» Page excerpt
BEGIN
Programming Arithmetic And Logic Operations in Computer Architecture

Programming Arithmetic and Logic Operations in Computer Architecture – Some of the computers perform a given operation with one machine instruction, while others may require a large number of machine instructions to perform the same operation. Lets a consider the four basic arithmetic operations and understand how a computer executes these arithmetic operations.

Some computers have machine instructions to add, subtract, multiply, and divide. Others, such as the basic computer, have only one arithmetic instruction, such as ADD. Operations not included in the set of machine instructions must be implemented by a program. Operations that are implemented in a computer with one machine instruction are said to be implemented by hardware. Operations implemented by a set of instructions that constitute a program are said to be implemented by software.

Some computers provide an extensive set of hardware instructions designed to speed up common tasks. Others contain a smaller set of hardware instructions and depend more heavily on the software implementation of many operations.

Hardware implementation is more costly because of the additional circuits needed to implement the operation. Software implementation results in long programs both in the number of instructions and in execution time.

Multiplication Program

We will develop a program to multiply two numbers. We assume a positive number and neglect the sign bit for simplicity. And we also assume that the two binary numbers have no more than eight significant bits, so their product cannot exceed the word capacity of 16-bits. It is possible to modify the program to take care of the signs or use 16-bit numbers. However, the product may be up to 31 bits in length and will occupy two words of memory.
END
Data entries
BEGIN
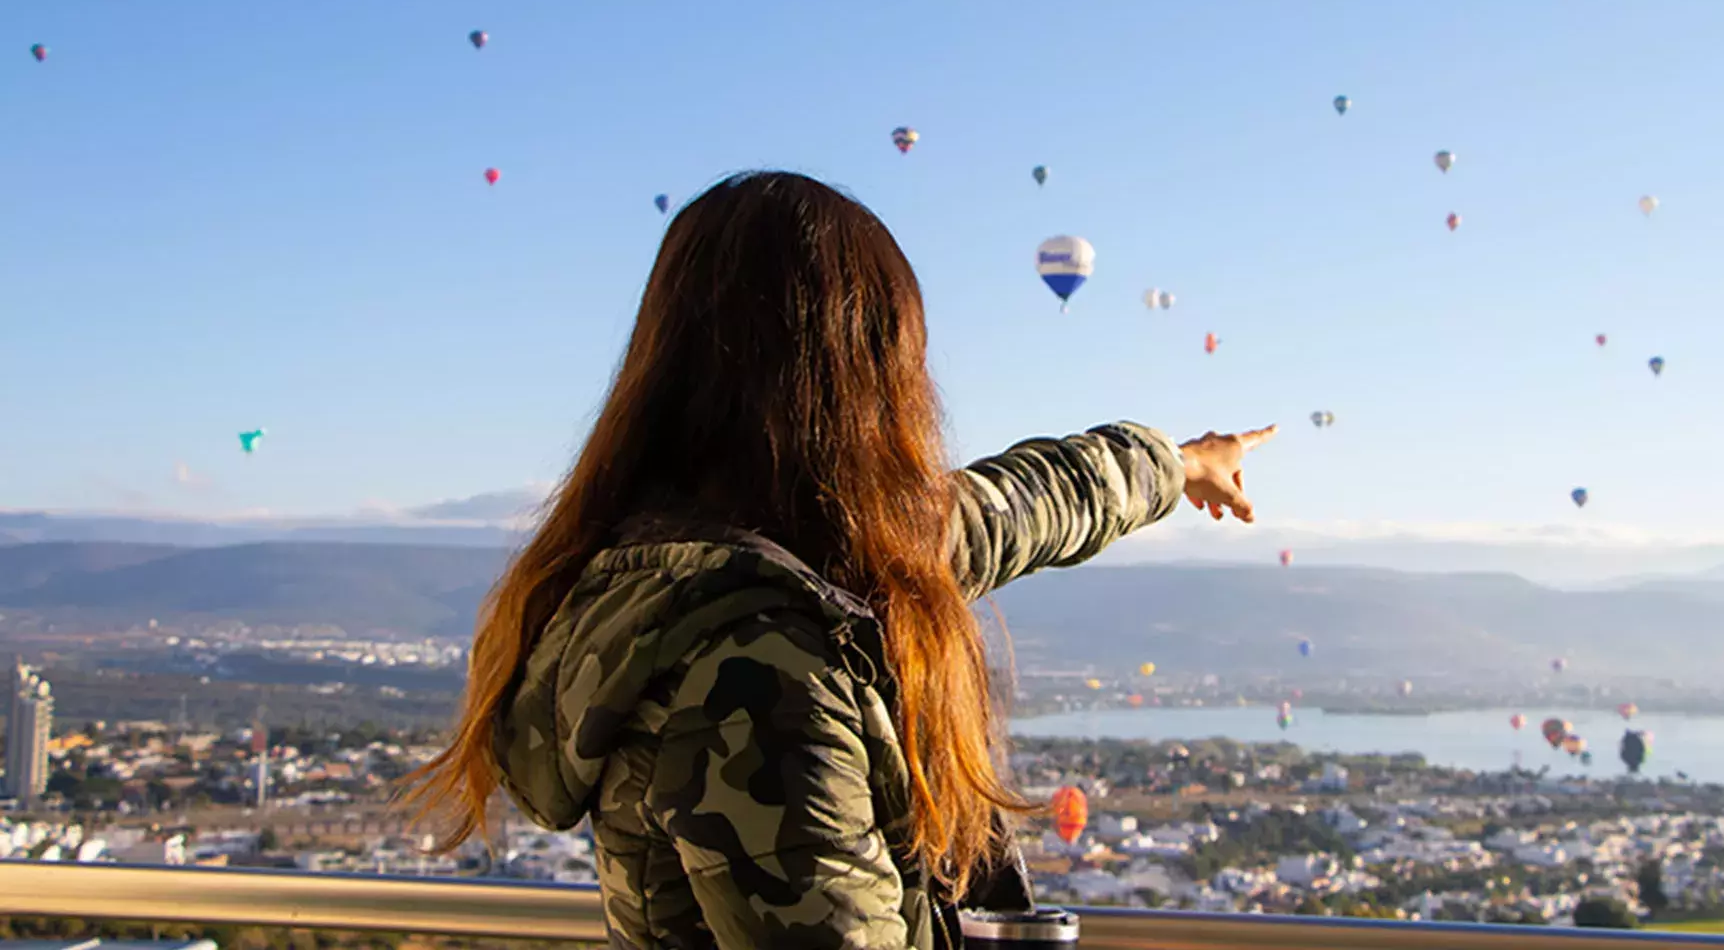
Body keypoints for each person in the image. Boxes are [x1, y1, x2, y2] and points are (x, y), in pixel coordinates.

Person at [404, 171, 1276, 950]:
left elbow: (1016, 506)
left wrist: (1179, 462)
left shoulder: (731, 569)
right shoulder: (760, 670)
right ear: (868, 369)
END
» Actions to take
a - Reproduce the part of the passage on computer arithmetic operations starting with "We will develop" and going on through "words of memory.".
b - Resume the passage on computer arithmetic operations right after its final sentence.

» Exercise responses
a -
We will develop a program to multiply two numbers. We assume a positive number and neglect the sign bit for simplicity. And we also assume that the two binary numbers have no more than eight significant bits, so their product cannot exceed the word capacity of 16-bits. It is possible to modify the program to take care of the signs or use 16-bit numbers. However, the product may be up to 31 bits in length and will occupy two words of memory.

b -
The multiplication process consists of checking the bits of the multiplier Y and adding the multiplicand X as many times as there are 1’s in Y, provided that the value of X is shifted left from one line to the next. Since the computer can add only two numbers at a time, we reserve a memory location, denoted by P, to store intermediate sums.

The intermediate sums are called partial products since they hold a partial product until all numbers are added. As shown in the numerical example under P, the partial product starts with zero. The multiplicand X is added to the content of P for each bit of the multiplier Y that is 1.

The value of X is shifted left after checking each bit of the multiplier. The final value in P forms the products. The numerical example has numbers with four significant bits. When multiplied, the product contains eight significant bits. The computer can use numbers with eight significant bits to produce a product of up to 16 bits.

X: holds the multiplicand
Y: holds the multiplier
P: holds the product

Example with four significant digits

X = 0000 1111
Y = 0000 1011
   __________
    0000 1111
    0001 1110
    0000 0000
    0111 1000
   __________
    1010 0101

     P
____________
0000 0000
0000 1111
0010 1101
0010 1101
1010 0101

The program in the table below lists the instructions for multiplying two unsigned numbers. The initialization is not listed but should be included when the program is loaded into the computer. The initialization consists of bringing the multiplicand and multiplier into locations X and Y, respectively; initializing the counter to -8; and initializing location P to zero.

If these locations are not initialized, the program may run with incorrect data. The program itself is straightforward and follows the steps listed in the flowchart. The comments may help in following the step-by-step procedure.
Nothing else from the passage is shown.